*Exercise brief*
The lines to repeat are those below from the one containing "并非固定不变，受到多重" down to the one containing "es@1oboi.ru", both included; reproduce them exactly and nothing else.
*** Opening Given data ***
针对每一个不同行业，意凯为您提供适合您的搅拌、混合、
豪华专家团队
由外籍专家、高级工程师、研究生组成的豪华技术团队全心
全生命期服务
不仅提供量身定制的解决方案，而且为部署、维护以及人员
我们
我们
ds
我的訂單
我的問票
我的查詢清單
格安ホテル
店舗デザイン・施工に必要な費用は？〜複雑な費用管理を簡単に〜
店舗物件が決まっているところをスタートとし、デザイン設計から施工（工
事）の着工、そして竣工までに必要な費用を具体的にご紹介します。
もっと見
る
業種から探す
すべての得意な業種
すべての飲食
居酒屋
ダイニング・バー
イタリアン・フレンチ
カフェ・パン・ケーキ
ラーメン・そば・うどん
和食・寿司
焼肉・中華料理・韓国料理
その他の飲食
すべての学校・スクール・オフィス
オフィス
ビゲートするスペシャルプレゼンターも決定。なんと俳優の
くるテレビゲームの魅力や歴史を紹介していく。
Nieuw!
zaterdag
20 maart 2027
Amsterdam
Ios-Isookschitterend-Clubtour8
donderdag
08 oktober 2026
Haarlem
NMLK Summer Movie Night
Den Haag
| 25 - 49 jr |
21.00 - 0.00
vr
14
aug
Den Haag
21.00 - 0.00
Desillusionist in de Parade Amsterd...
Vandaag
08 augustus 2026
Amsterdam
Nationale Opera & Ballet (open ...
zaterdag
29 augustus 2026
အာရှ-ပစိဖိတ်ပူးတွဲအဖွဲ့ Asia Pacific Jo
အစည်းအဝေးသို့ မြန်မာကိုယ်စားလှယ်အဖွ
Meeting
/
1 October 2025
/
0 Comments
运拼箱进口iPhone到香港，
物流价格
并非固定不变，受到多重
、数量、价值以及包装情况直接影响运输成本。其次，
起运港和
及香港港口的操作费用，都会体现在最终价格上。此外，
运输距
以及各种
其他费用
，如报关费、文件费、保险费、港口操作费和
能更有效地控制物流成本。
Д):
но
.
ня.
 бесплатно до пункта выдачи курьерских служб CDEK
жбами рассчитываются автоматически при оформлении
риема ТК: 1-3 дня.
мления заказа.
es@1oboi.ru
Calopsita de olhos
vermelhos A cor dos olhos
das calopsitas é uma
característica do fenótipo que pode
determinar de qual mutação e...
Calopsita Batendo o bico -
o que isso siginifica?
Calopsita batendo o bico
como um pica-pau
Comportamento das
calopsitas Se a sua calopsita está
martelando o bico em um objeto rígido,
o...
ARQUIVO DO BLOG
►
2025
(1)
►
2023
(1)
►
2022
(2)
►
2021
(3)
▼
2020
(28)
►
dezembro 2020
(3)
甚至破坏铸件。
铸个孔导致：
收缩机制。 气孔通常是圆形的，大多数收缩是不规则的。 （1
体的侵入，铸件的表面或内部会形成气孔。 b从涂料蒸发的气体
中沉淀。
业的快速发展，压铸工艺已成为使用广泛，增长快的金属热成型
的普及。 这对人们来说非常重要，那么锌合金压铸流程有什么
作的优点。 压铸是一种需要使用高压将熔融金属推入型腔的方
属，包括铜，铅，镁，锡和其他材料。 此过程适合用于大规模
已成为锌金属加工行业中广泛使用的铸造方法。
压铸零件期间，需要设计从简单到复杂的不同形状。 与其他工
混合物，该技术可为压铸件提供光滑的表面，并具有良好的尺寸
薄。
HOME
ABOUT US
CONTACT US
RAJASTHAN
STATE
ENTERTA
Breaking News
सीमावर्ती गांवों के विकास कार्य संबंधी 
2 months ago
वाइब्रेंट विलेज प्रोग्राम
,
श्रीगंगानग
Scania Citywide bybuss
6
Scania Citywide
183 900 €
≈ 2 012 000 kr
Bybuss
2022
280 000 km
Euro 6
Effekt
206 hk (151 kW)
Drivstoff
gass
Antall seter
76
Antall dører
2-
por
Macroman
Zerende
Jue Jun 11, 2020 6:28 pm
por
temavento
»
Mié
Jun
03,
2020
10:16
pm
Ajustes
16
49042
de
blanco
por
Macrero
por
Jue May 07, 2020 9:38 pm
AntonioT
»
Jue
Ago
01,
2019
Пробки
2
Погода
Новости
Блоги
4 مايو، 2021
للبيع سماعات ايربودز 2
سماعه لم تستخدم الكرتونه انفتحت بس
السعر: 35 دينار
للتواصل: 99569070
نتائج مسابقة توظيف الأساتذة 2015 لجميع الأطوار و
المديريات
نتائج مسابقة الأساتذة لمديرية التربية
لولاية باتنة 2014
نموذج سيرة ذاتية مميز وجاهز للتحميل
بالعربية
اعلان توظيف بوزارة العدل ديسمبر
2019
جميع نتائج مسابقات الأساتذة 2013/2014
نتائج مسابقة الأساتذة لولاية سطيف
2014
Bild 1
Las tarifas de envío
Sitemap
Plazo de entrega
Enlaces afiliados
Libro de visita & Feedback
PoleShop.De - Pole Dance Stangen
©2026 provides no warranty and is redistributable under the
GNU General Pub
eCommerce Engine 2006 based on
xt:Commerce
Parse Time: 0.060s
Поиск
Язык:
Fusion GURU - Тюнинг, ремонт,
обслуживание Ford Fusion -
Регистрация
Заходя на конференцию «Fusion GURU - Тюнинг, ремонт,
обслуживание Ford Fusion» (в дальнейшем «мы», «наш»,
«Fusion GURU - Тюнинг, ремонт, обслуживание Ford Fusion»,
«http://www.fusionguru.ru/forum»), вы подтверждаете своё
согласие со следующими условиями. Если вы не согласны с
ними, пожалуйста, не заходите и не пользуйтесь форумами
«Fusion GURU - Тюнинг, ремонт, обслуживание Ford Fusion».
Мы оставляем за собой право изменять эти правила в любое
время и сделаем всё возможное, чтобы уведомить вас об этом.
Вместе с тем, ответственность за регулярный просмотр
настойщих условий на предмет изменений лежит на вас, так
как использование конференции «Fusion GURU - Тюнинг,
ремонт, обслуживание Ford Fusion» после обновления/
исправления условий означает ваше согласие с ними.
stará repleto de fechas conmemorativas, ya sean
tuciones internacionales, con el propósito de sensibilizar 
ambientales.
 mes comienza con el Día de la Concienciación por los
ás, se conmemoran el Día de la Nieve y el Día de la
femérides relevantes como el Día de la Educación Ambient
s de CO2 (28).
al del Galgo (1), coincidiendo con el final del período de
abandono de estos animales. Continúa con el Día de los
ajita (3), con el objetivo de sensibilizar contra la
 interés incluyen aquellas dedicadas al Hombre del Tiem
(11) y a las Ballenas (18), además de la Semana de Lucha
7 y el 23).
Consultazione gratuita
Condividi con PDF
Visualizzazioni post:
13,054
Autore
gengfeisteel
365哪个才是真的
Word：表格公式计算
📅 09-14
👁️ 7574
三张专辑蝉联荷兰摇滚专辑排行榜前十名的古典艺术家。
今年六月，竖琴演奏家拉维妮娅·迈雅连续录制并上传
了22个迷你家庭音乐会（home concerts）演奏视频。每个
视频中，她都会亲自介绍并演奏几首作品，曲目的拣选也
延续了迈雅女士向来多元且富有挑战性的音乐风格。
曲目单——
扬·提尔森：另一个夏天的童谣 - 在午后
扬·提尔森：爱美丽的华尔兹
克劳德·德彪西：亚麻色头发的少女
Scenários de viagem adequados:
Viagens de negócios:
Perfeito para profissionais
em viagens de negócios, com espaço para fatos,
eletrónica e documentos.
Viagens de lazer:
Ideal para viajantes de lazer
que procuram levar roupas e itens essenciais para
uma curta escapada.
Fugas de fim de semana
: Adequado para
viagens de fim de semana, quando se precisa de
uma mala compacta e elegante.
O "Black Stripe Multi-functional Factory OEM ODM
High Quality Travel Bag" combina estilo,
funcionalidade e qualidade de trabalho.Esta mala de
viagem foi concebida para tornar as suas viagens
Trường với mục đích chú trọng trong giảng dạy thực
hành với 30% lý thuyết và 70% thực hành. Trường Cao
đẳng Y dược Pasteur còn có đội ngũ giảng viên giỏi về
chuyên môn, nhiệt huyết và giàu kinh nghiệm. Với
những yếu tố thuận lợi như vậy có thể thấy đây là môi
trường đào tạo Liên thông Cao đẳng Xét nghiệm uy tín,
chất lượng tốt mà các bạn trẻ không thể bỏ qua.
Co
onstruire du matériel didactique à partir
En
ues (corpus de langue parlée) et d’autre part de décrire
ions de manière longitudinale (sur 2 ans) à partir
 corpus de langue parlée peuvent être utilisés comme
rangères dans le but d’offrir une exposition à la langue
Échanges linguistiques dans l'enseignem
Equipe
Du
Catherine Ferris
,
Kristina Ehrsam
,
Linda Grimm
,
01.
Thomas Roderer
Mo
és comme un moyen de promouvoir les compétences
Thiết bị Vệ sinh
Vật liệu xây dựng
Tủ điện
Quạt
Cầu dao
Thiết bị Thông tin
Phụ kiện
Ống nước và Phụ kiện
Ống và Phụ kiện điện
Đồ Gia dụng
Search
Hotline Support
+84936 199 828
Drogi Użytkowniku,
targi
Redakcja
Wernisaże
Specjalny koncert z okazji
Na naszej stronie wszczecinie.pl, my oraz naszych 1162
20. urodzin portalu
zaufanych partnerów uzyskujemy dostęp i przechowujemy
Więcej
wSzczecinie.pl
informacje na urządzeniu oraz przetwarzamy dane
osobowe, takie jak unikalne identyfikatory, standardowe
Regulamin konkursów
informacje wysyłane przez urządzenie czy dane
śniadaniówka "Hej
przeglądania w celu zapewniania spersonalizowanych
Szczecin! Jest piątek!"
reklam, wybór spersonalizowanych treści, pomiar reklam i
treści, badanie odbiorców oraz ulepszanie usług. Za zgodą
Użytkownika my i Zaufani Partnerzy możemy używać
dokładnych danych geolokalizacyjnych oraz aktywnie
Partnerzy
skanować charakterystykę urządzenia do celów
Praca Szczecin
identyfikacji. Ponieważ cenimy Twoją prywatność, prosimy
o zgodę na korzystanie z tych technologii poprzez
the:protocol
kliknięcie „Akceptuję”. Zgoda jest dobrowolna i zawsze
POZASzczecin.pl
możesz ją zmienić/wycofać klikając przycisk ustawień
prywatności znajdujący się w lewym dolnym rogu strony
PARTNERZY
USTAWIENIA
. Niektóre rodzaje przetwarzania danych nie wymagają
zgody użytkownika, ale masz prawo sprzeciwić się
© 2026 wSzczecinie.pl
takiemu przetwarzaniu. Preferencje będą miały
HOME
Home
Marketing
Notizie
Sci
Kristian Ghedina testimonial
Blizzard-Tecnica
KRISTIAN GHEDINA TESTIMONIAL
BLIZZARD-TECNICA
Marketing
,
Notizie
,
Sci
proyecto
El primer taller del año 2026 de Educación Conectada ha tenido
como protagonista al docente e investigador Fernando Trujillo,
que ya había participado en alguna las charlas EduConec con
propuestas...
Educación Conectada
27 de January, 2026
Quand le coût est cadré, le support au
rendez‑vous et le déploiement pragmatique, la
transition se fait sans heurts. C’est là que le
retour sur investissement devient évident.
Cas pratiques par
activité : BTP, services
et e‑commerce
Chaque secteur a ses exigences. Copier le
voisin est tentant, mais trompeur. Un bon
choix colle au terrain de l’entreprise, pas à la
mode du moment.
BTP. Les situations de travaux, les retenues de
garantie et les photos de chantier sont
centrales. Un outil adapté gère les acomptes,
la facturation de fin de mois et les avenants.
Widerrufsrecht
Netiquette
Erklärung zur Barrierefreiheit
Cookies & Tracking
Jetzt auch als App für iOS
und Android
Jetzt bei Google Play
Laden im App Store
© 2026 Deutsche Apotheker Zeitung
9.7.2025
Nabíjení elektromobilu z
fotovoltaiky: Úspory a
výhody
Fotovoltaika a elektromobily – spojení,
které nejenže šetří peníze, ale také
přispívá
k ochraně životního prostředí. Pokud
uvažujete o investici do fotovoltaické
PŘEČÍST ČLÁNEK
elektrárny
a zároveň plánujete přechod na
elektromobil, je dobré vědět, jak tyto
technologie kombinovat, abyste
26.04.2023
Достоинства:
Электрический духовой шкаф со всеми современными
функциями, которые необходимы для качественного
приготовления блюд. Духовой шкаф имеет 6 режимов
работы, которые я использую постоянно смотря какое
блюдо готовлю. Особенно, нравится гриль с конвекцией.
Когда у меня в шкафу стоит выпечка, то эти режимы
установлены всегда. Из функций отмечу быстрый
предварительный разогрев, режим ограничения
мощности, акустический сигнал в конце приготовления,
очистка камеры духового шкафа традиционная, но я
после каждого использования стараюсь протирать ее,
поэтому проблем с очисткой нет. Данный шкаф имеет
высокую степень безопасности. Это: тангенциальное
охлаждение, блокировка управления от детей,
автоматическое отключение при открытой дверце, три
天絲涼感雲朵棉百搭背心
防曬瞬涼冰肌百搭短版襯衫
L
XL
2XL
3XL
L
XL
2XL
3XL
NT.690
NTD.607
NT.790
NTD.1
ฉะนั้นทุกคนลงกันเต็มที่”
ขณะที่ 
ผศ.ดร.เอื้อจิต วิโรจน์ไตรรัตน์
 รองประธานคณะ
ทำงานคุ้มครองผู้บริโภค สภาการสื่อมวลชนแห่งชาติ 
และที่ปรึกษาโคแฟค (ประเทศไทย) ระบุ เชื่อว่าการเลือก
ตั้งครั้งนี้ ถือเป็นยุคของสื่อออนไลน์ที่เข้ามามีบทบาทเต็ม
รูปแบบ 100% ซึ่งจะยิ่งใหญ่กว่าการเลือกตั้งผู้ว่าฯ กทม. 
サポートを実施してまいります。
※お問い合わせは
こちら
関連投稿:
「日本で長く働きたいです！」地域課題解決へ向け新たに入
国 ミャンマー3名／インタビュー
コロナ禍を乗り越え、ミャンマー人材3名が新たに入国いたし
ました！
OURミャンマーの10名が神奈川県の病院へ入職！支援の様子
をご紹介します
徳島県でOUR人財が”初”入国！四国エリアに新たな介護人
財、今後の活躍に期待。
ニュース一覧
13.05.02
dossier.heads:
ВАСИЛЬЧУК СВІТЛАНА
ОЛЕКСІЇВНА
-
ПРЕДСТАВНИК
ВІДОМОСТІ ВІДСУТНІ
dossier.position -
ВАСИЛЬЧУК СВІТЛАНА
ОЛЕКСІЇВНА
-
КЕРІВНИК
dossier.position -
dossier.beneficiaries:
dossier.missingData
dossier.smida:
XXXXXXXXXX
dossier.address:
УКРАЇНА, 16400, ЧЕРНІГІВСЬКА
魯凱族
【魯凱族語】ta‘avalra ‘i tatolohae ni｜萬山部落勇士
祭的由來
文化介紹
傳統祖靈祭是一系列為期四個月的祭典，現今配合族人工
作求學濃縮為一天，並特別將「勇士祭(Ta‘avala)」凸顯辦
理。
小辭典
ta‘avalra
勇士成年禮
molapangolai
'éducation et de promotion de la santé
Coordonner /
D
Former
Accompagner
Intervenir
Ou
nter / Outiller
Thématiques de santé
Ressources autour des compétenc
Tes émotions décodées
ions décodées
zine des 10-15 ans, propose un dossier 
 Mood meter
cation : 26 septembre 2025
*** Closing Given data ***
*Solution to the exercise*
并非固定不变，受到多重
、数量、价值以及包装情况直接影响运输成本。其次，
起运港和
及香港港口的操作费用，都会体现在最终价格上。此外，
运输距
以及各种
其他费用
，如报关费、文件费、保险费、港口操作费和
能更有效地控制物流成本。
Д):
но
.
ня.
 бесплатно до пункта выдачи курьерских служб CDEK
жбами рассчитываются автоматически при оформлении
риема ТК: 1-3 дня.
мления заказа.
es@1oboi.ru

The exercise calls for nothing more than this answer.